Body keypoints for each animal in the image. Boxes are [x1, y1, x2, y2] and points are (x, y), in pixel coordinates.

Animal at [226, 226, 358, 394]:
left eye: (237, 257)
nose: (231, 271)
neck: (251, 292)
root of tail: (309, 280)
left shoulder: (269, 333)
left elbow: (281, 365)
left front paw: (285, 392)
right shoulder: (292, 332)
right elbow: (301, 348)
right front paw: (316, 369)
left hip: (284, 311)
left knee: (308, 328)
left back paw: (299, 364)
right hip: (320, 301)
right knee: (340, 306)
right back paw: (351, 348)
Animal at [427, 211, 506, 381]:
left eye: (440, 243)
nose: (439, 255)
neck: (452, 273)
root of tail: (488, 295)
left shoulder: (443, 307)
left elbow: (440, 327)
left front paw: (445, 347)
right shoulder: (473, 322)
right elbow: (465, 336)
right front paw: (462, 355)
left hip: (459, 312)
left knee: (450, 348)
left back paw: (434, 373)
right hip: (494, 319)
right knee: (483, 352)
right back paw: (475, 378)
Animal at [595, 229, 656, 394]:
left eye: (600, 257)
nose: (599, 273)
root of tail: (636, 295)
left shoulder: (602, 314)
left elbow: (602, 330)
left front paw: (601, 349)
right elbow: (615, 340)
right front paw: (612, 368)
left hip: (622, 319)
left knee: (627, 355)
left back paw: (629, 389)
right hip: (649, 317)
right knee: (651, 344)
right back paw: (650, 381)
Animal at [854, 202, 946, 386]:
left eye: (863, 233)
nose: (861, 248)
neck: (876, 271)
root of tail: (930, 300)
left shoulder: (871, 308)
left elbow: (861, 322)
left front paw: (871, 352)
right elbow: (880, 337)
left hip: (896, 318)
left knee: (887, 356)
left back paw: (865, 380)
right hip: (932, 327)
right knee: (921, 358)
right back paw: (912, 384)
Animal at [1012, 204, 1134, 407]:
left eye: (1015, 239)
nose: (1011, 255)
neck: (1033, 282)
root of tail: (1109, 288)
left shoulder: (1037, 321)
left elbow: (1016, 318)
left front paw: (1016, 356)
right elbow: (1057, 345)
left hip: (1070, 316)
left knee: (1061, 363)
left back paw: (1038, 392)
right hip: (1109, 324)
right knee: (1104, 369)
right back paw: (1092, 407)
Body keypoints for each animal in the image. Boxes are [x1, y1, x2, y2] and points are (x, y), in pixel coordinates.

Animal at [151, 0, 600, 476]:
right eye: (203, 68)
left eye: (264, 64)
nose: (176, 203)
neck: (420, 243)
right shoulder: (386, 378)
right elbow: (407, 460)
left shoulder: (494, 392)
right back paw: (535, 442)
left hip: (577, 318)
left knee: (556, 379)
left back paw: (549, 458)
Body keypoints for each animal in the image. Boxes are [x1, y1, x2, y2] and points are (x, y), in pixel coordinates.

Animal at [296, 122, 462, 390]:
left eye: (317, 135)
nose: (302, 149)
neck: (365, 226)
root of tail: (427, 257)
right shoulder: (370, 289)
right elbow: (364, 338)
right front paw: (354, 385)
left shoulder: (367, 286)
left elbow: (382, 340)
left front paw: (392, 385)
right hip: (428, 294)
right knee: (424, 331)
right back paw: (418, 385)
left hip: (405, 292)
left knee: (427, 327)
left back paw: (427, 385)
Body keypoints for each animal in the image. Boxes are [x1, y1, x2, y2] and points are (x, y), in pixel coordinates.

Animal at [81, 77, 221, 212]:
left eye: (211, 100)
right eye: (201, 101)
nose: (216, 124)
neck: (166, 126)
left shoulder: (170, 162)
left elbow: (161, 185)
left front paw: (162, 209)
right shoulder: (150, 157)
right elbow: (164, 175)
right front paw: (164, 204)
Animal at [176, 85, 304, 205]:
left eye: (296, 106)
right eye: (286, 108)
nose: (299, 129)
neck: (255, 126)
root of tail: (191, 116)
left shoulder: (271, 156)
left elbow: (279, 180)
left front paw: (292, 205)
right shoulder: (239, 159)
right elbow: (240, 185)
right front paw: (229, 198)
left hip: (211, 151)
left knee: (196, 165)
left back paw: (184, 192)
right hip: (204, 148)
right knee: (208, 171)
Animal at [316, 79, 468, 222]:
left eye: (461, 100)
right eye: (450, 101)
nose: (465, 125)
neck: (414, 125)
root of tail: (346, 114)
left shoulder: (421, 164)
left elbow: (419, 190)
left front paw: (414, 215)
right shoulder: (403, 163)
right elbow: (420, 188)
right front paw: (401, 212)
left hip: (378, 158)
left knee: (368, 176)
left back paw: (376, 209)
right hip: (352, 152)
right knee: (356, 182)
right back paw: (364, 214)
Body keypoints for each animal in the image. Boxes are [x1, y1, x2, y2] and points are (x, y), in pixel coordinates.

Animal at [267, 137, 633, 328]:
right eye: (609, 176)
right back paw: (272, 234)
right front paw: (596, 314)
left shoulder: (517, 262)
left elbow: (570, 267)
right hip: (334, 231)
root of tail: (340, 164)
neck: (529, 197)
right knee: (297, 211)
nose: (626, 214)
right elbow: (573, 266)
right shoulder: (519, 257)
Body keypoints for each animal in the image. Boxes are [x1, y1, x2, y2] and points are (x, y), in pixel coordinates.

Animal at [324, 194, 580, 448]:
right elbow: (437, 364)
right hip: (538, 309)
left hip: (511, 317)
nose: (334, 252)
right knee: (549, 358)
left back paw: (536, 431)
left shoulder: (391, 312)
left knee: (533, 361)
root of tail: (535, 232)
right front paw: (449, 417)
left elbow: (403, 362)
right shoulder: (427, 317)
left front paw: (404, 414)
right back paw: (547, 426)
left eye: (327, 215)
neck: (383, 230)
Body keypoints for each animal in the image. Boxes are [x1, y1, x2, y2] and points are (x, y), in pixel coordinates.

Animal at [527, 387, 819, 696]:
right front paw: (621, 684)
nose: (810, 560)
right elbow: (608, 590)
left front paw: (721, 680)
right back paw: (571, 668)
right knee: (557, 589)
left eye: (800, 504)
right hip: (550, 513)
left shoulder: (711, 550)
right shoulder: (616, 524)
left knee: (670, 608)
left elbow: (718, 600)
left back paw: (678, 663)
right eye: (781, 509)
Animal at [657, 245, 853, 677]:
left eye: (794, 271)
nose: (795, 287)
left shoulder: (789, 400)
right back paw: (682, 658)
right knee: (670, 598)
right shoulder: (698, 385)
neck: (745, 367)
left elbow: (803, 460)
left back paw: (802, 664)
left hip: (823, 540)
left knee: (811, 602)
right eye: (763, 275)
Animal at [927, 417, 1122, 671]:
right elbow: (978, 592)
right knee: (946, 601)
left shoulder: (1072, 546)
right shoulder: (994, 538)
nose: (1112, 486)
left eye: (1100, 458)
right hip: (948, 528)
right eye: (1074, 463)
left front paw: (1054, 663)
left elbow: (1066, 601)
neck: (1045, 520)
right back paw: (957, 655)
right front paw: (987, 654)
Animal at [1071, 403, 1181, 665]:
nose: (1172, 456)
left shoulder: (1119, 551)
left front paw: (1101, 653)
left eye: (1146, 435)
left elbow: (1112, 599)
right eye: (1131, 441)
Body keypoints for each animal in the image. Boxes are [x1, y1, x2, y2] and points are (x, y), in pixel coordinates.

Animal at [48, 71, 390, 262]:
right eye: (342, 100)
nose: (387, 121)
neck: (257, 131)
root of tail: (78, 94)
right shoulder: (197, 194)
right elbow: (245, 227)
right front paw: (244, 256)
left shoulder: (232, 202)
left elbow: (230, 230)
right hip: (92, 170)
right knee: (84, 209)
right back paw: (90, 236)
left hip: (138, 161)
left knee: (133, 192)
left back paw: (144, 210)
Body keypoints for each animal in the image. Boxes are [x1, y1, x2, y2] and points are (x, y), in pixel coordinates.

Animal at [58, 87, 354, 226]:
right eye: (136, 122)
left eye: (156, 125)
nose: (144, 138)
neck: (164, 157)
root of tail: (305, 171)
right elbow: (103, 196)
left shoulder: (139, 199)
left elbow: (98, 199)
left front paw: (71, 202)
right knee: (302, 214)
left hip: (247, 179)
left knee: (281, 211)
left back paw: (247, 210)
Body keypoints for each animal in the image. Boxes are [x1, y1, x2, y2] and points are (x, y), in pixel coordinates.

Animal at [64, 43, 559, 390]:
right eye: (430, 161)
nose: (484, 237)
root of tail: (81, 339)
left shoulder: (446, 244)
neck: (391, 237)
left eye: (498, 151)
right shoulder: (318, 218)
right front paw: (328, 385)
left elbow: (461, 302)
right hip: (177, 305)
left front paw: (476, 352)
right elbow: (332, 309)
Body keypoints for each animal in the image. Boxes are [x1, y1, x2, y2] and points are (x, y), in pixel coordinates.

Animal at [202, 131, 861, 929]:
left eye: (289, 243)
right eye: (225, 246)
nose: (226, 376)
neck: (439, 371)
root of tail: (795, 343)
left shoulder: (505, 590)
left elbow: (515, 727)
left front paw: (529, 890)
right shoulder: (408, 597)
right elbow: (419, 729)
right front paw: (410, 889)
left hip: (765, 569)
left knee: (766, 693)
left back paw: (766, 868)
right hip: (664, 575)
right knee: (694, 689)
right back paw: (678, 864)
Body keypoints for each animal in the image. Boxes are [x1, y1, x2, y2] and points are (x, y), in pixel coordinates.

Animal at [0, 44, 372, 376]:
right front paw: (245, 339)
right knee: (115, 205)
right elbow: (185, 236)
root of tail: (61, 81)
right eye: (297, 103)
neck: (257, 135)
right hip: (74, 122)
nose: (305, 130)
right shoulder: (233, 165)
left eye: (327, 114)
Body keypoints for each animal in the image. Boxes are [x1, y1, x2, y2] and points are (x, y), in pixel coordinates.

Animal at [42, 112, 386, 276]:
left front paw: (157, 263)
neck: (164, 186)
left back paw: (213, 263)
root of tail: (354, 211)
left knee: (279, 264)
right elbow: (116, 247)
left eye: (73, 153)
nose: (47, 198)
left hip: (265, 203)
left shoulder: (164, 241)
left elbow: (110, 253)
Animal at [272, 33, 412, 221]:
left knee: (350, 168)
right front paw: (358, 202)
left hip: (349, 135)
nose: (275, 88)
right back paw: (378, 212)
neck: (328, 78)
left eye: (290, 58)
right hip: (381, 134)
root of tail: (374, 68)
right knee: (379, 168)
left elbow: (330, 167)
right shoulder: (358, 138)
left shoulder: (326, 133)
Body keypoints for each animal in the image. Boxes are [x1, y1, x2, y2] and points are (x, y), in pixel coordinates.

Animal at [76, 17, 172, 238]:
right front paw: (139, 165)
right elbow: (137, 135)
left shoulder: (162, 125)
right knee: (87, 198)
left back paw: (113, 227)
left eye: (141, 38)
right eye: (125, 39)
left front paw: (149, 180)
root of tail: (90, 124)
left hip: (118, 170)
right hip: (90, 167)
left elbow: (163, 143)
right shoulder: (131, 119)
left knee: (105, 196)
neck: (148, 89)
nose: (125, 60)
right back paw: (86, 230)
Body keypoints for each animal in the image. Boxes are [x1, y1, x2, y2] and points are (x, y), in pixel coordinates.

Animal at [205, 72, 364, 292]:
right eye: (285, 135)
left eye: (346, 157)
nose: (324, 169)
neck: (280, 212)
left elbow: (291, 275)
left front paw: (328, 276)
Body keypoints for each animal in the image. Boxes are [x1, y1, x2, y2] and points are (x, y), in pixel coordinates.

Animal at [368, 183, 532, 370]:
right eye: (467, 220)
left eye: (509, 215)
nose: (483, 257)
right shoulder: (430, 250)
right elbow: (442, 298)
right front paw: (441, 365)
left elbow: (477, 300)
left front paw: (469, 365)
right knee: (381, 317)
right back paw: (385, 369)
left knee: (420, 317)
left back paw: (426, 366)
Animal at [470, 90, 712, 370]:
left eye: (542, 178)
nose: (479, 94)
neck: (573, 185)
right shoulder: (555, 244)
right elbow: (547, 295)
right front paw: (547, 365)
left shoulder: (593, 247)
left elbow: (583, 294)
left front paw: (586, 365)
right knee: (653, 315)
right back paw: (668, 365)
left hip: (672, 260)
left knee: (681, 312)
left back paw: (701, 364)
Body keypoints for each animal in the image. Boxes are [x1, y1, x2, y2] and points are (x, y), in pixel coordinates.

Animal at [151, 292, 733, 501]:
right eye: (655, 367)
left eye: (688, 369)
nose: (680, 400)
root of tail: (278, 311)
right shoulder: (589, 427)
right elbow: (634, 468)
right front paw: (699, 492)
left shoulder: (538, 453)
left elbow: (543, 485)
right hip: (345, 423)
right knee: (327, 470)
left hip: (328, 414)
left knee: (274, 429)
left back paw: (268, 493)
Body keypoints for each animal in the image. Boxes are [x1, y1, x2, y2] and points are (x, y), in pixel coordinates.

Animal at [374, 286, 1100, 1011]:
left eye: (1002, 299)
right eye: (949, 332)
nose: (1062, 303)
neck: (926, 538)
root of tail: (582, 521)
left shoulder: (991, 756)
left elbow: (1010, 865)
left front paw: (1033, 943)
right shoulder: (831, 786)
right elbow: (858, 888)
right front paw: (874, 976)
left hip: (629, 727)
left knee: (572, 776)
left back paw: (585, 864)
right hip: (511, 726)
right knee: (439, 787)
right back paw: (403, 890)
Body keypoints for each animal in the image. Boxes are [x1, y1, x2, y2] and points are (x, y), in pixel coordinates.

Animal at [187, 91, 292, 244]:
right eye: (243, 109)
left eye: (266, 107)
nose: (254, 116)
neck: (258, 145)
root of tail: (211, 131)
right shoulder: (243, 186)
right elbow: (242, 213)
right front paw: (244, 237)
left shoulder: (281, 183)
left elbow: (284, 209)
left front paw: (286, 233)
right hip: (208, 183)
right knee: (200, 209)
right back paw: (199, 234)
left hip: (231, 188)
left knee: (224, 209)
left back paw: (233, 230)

#### [What needs to be done]
Taking the lines above, repeat exactly those from the line that contains "right elbow: (364, 338)" through the line that contains "left shoulder: (271, 156)", and both of those lines as well. Include nothing else.

#### [Response]
right elbow: (364, 338)
right front paw: (354, 385)
left shoulder: (367, 286)
left elbow: (382, 340)
left front paw: (392, 385)
right hip: (428, 294)
right knee: (424, 331)
right back paw: (418, 385)
left hip: (405, 292)
left knee: (427, 327)
left back paw: (427, 385)
Body keypoints for each animal in the image. Boxes are [x1, y1, x2, y2] and points are (x, y), in pixel coordinates.

Animal at [81, 77, 221, 212]:
left eye: (211, 100)
right eye: (201, 101)
nose: (216, 124)
neck: (166, 126)
left shoulder: (170, 162)
left elbow: (161, 185)
left front paw: (162, 209)
right shoulder: (150, 157)
right elbow: (164, 175)
right front paw: (164, 204)
Animal at [176, 85, 304, 205]:
left eye: (296, 106)
right eye: (286, 108)
nose: (299, 129)
neck: (255, 126)
root of tail: (191, 116)
left shoulder: (271, 156)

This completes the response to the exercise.